Shuk-Mei Ho, PhD, for her team’s investigation of whether and how bisphenol S (BPS), a BPA replacement chemical, may induce oxidative stress and DNA damage and reduce the viability and motility of human sperm. Based on chemical similarity between BPA and BPS, Ho and colleagues hypothesize that BPS increases oxidative stress (OS)-related DNA damage and induces region- and/or CpG-specific aberrant DNA methylation, leading to impaired sperm function. The team seeks to illuminate for the first time mechanisms underlying low-dose BPS/BPA effects on sperm functions, identify potential epigenetic biomarkers that may help assess poor sperm quality associated with environmental exposure, and contribute to evidence-based solutions for male infertility.

Jagjit Yadav, PhD, for his team’s efforts to develop a 3-dimensional in vitro air-liquid interface (ALI) co-culture model to better understand the impact of carbon nanotube (CNT) exposure on chronic lung pathology, including prolonged inflammation, airway remodeling and fibrotic responses. Specifically, Dr. Yadav and colleagues seek to develop an alveolar 3D-organotypic culture model based on effector/target (AT2/AM) cell co-cultures. If successful, the work will generate new knowledge of cell-specific mechanisms and paradigm-shifting tools for designing mechanistically relevant alternative toxicity screening platforms for early risk assessment. This, in turn, could lead to intervention strategies that would help decide future CNT design and production criteria and avert exposure risks.   

New Investigator Awards

Kelly Brunst, PhD, for what is described as the first study to use an epigenome-wide approach to explore the role of DNA methylation mechanisms linking exposure to traffic-related air pollution (TRAP) and alterations in brain metabolism among adolescents. Specifically, Dr. Brunst and her collaborators will use neuroimaging paired with magnetic resonance spectroscopy (MRS) to non-invasively measure levels of brain metabolites in vivo among brain regions important for executive functioning, regulating emotional processing, and implicated in the neurobiology of mental health disorders.

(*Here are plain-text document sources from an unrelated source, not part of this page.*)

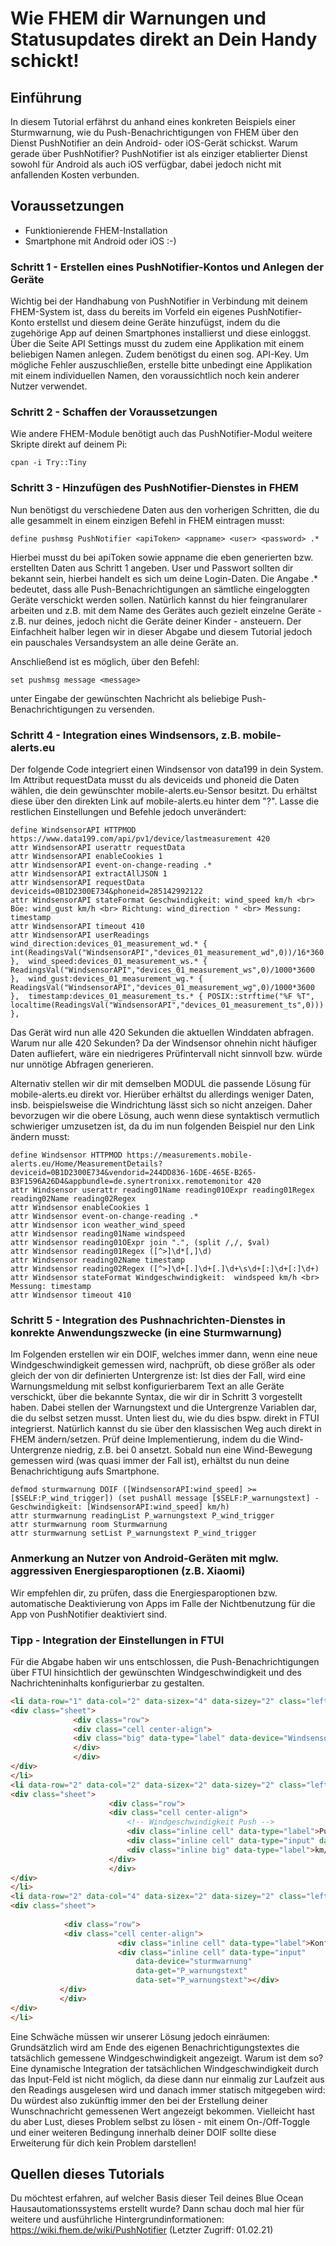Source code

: # Wie FHEM dir Warnungen und Statusupdates direkt an Dein Handy schickt!

## Einführung

In diesem Tutorial erfährst du anhand eines konkreten Beispiels einer Sturmwarnung, wie du Push-Benachrichtigungen von FHEM über den Dienst PushNotifier an dein Android- oder iOS-Gerät schickst. Warum gerade über PushNotifier? PushNotifier ist als einziger etablierter Dienst sowohl für Android als auch iOS verfügbar, dabei jedoch nicht mit anfallenden Kosten verbunden.

## Voraussetzungen
- Funktionierende FHEM-Installation
- Smartphone mit Android oder iOS :-)

### Schritt 1 - Erstellen eines PushNotifier-Kontos und Anlegen der Geräte

Wichtig bei der Handhabung von PushNotifier in Verbindung mit deinem FHEM-System ist, dass du bereits im Vorfeld ein eigenes PushNotifier-Konto erstellst und diesem
deine Geräte hinzufügst, indem du die zugehörige App auf deinen Smartphones installierst und diese einloggst. Über die Seite API Settings musst du zudem eine Applikation
mit einem beliebigen Namen anlegen. Zudem benötigst du einen sog. API-Key. Um mögliche Fehler auszuschließen, erstelle bitte unbedingt eine Applikation mit einem individuellen
Namen, den voraussichtlich noch kein anderer Nutzer verwendet.

### Schritt 2 - Schaffen der Voraussetzungen

Wie andere FHEM-Module benötigt auch das PushNotifier-Modul weitere Skripte direkt auf deinem Pi:

```
cpan -i Try::Tiny
```

### Schritt 3 - Hinzufügen des PushNotifier-Dienstes in FHEM

Nun benötigst du verschiedene Daten aus den vorherigen Schritten, die du alle gesammelt in einem einzigen Befehl in FHEM eintragen musst:
```
define pushmsg PushNotifier <apiToken> <appname> <user> <password> .*
```
Hierbei musst du bei apiToken sowie appname die eben generierten bzw. erstellten Daten aus Schritt 1 angeben. User und Passwort sollten dir bekannt sein, hierbei handelt es sich um deine Login-Daten. Die Angabe .* bedeutet, dass alle Push-Benachrichtigungen an sämtliche eingeloggten Geräte verschickt werden sollen. Natürlich kannst du hier
feingranularer arbeiten und z.B. mit dem Name des Gerätes auch gezielt einzelne Geräte - z.B. nur deines, jedoch nicht die Geräte deiner Kinder - ansteuern.
Der Einfachheit halber legen wir in dieser Abgabe und diesem Tutorial jedoch ein pauschales Versandsystem an alle deine Geräte an.

Anschließend ist es möglich, über den Befehl:
```
set pushmsg message <message>
```
unter Eingabe der gewünschten Nachricht als <message> beliebige Push-Benachrichtigungen zu versenden.
  
### Schritt 4 - Integration eines Windsensors, z.B. mobile-alerts.eu

Der folgende Code integriert einen Windsensor von data199 in dein System. Im Attribut requestData musst du als deviceids und phoneid die Daten wählen, die dein gewünschter mobile-alerts.eu-Sensor besitzt. Du erhältst diese über den direkten Link auf mobile-alerts.eu hinter dem "?". Lasse die restlichen Einstellungen und Befehle jedoch unverändert: 
```
define WindsensorAPI HTTPMOD https://www.data199.com/api/pv1/device/lastmeasurement 420
attr WindsensorAPI userattr requestData
attr WindsensorAPI enableCookies 1
attr WindsensorAPI event-on-change-reading .*
attr WindsensorAPI extractAllJSON 1
attr WindsensorAPI requestData deviceids=0B1D2300E734&phoneid=285142992122
attr WindsensorAPI stateFormat Geschwindigkeit: wind_speed km/h <br> Böe: wind_gust km/h <br> Richtung: wind_direction ° <br> Messung: timestamp
attr WindsensorAPI timeout 410
attr WindsensorAPI userReadings wind_direction:devices_01_measurement_wd.* { int(ReadingsVal("WindsensorAPI","devices_01_measurement_wd",0))/16*360 },  wind_speed:devices_01_measurement_ws.* { ReadingsVal("WindsensorAPI","devices_01_measurement_ws",0)/1000*3600 },  wind_gust:devices_01_measurement_wg.* { ReadingsVal("WindsensorAPI","devices_01_measurement_wg",0)/1000*3600 },  timestamp:devices_01_measurement_ts.* { POSIX::strftime("%F %T", localtime(ReadingsVal("WindsensorAPI","devices_01_measurement_ts",0))) },
```
Das Gerät wird nun alle 420 Sekunden die aktuellen Winddaten abfragen. Warum nur alle 420 Sekunden? Da der Windsensor ohnehin nicht häufiger Daten aufliefert, wäre ein niedrigeres Prüfintervall nicht sinnvoll bzw. würde nur unnötige Abfragen generieren.

Alternativ stellen wir dir mit demselben MODUL die passende Lösung für mobile-alerts.eu direkt vor. Hierüber erhältst du allerdings weniger Daten, insb. beispielsweise die Windrichtung lässt sich so nicht anzeigen. Daher bevorzugen wir die obere Lösung, auch wenn diese syntaktisch vermutlich schwieriger umzusetzen ist, da du im nun folgenden
Beispiel nur den Link ändern musst:
```
define Windsensor HTTPMOD https://measurements.mobile-alerts.eu/Home/MeasurementDetails?deviceid=0B1D2300E734&vendorid=244DD836-16DE-465E-B265-B3F1596A26D4&appbundle=de.synertronixx.remotemonitor 420
attr Windsensor userattr reading01Name reading01OExpr reading01Regex reading02Name reading02Regex
attr Windsensor enableCookies 1
attr Windsensor event-on-change-reading .*
attr Windsensor icon weather_wind_speed
attr Windsensor reading01Name windspeed
attr Windsensor reading01OExpr join ".", (split /,/, $val)
attr Windsensor reading01Regex ([^>]\d*[,]\d)
attr Windsensor reading02Name timestamp
attr Windsensor reading02Regex ([^>]\d+[.]\d+[.]\d+\s\d+[:]\d+[:]\d+)
attr Windsensor stateFormat Windgeschwindigkeit:  windspeed km/h <br> Messung: timestamp
attr Windsensor timeout 410
```
  
### Schritt 5 - Integration des Pushnachrichten-Dienstes in konrekte Anwendungszwecke (in eine Sturmwarnung)

Im Folgenden erstellen wir ein DOIF, welches immer dann, wenn eine neue Windgeschwindigkeit gemessen wird, nachprüft, ob diese größer als oder gleich der von dir definierten Untergrenze ist:
Ist dies der Fall, wird eine Warnungsmeldung mit selbst konfigurierbarem Text an alle Geräte verschickt, über die bekannte Syntax, die wir dir in Schritt 3 vorgestellt haben.
Dabei stellen der Warnungstext und die Untergrenze Variablen dar, die du selbst setzen musst. Unten liest du, wie du dies bspw. direkt in FTUI integrierst.
Natürlich kannst du sie über den klassischen Weg auch direkt in FHEM ändern/setzen. Prüf deine Implementierung, indem du die Wind-Untergrenze niedrig, z.B. bei 0 ansetzt. Sobald nun eine Wind-Bewegung gemessen wird (was quasi immer der Fall ist), erhältst du nun deine Benachrichtigung aufs Smartphone.

```
defmod sturmwarnung DOIF ([WindsensorAPI:wind_speed] >= [$SELF:P_wind_trigger]) (set pushAll message [$SELF:P_warnungstext] - Geschwindigkeit: [WindsensorAPI:wind_speed] km/h)
attr sturmwarnung readingList P_warnungstext P_wind_trigger
attr sturmwarnung room Sturmwarnung
attr sturmwarnung setList P_warnungstext P_wind_trigger
```

### Anmerkung an Nutzer von Android-Geräten mit mglw. aggressiven Energiesparoptionen (z.B. Xiaomi)
Wir empfehlen dir, zu prüfen, dass die Energiesparoptionen bzw. automatische Deaktivierung von Apps im Falle der Nichtbenutzung für die App von PushNotifier deaktiviert sind.

### Tipp - Integration der Einstellungen in FTUI

Für die Abgabe haben wir uns entschlossen, die Push-Benachrichtigungen über FTUI hinsichtlich der gewünschten Windgeschwindigkeit und des Nachrichteninhalts konfigurierbar zu gestalten.

```html
<li data-row="1" data-col="2" data-sizex="4" data-sizey="2" class="left-align">                <header>Sturmwarnung</header>
<div class="sheet">
              <div class="row">
              <div class="cell center-align">
              <div class="big" data-type="label" data-device="WindsensorAPI" data-get="STATE"></div>
              </div>
              </div>
</div>
</li>
<li data-row="2" data-col="2" data-sizex="2" data-sizey="2" class="left-align"> 
<div class="sheet">
                      <div class="row">
                      <div class="cell center-align">
                          <!-- Windgeschwindigkeit Push -->
                          <div class="inline cell" data-type="label">Push Notification Windgeschwindigkeit</div>
                          <div class="inline cell" data-type="input" data-device="sturmwarnung" data-get="P_wind_trigger" data-set="P_wind_trigger" class="w1x"></div>
                          <div class="inline big" data-type="label">km/h</div>
                      </div>  
                      </div>   
</div>
</li>
<li data-row="2" data-col="4" data-sizex="2" data-sizey="2" class="left-align"> 
<div class="sheet">  
          
            <div class="row">  
            <div class="cell center-align">     
						<div class="inline cell" data-type="label">Konfiguration der Sturmwarnung:</div>
						<div class="inline cell" data-type="input"
							data-device="sturmwarnung"
							data-get="P_warnungstext"
							data-set="P_warnungstext"></div>
           </div>
           </div>				
</div>
</li>
```

Eine Schwäche müssen wir unserer Lösung jedoch einräumen: Grundsätzlich wird am Ende des eigenen Benachrichtigungstextes die tatsächlich gemessene Windgeschwindigkeit angezeigt. Warum ist dem so? Eine dynamische Integration der tatsächlichen Windgeschwindigkeit durch das Input-Feld ist nicht möglich, da diese dann nur einmalig zur Laufzeit aus den Readings ausgelesen wird und danach immer statisch mitgegeben wird: Du würdest also zukünftig immer den bei der Erstellung deiner Wunschnachricht gemessenen Wert angezeigt bekommen. Vielleicht hast du aber Lust, dieses Problem selbst zu lösen - mit einem On-/Off-Toggle und einer weiteren Bedingung innerhalb deiner DOIF sollte diese Erweiterung für dich kein Problem darstellen!

## Quellen dieses Tutorials
Du möchtest erfahren, auf welcher Basis dieser Teil deines Blue Ocean Hausautomationssystems erstellt wurde? Dann schau doch mal hier für weitere und ausführliche Hintergrundinformationen:
https://wiki.fhem.de/wiki/PushNotifier (Letzter Zugriff: 01.02.21)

Katherine Burns, PhD, for her investigation of the impact of chronic DEHP [Bis(2-ethylhexyl) phthalate] exposure in women susceptible to endometriosis and whether such exposure tilts the IL6-signaling balance towards IL6 trans-signaling, in turn leading to a chronic inflammatory environment. Previous work by Burns found the initiation of endometriosis to be immune-dependent, and changing interleukin 6 (IL6)-signaling affects lesion numbers. Disease progression is reliant on cytokine signaling and infiltration of innate immune cells. IL6 is a secreted cytokine from uterine epithelial cells and PMNs and signals via classical- and trans-signaling pathways. Burns and her staff seek to identify the dose response of DEHP that increases the incidence of endometriosis and identify how DEHP alters signaling through IL6. In so doing, they seek to generate insights toward the larger goals of identifying diagnostic targets and improving prevention of a disease that affects more than 7 million American women and adolescents.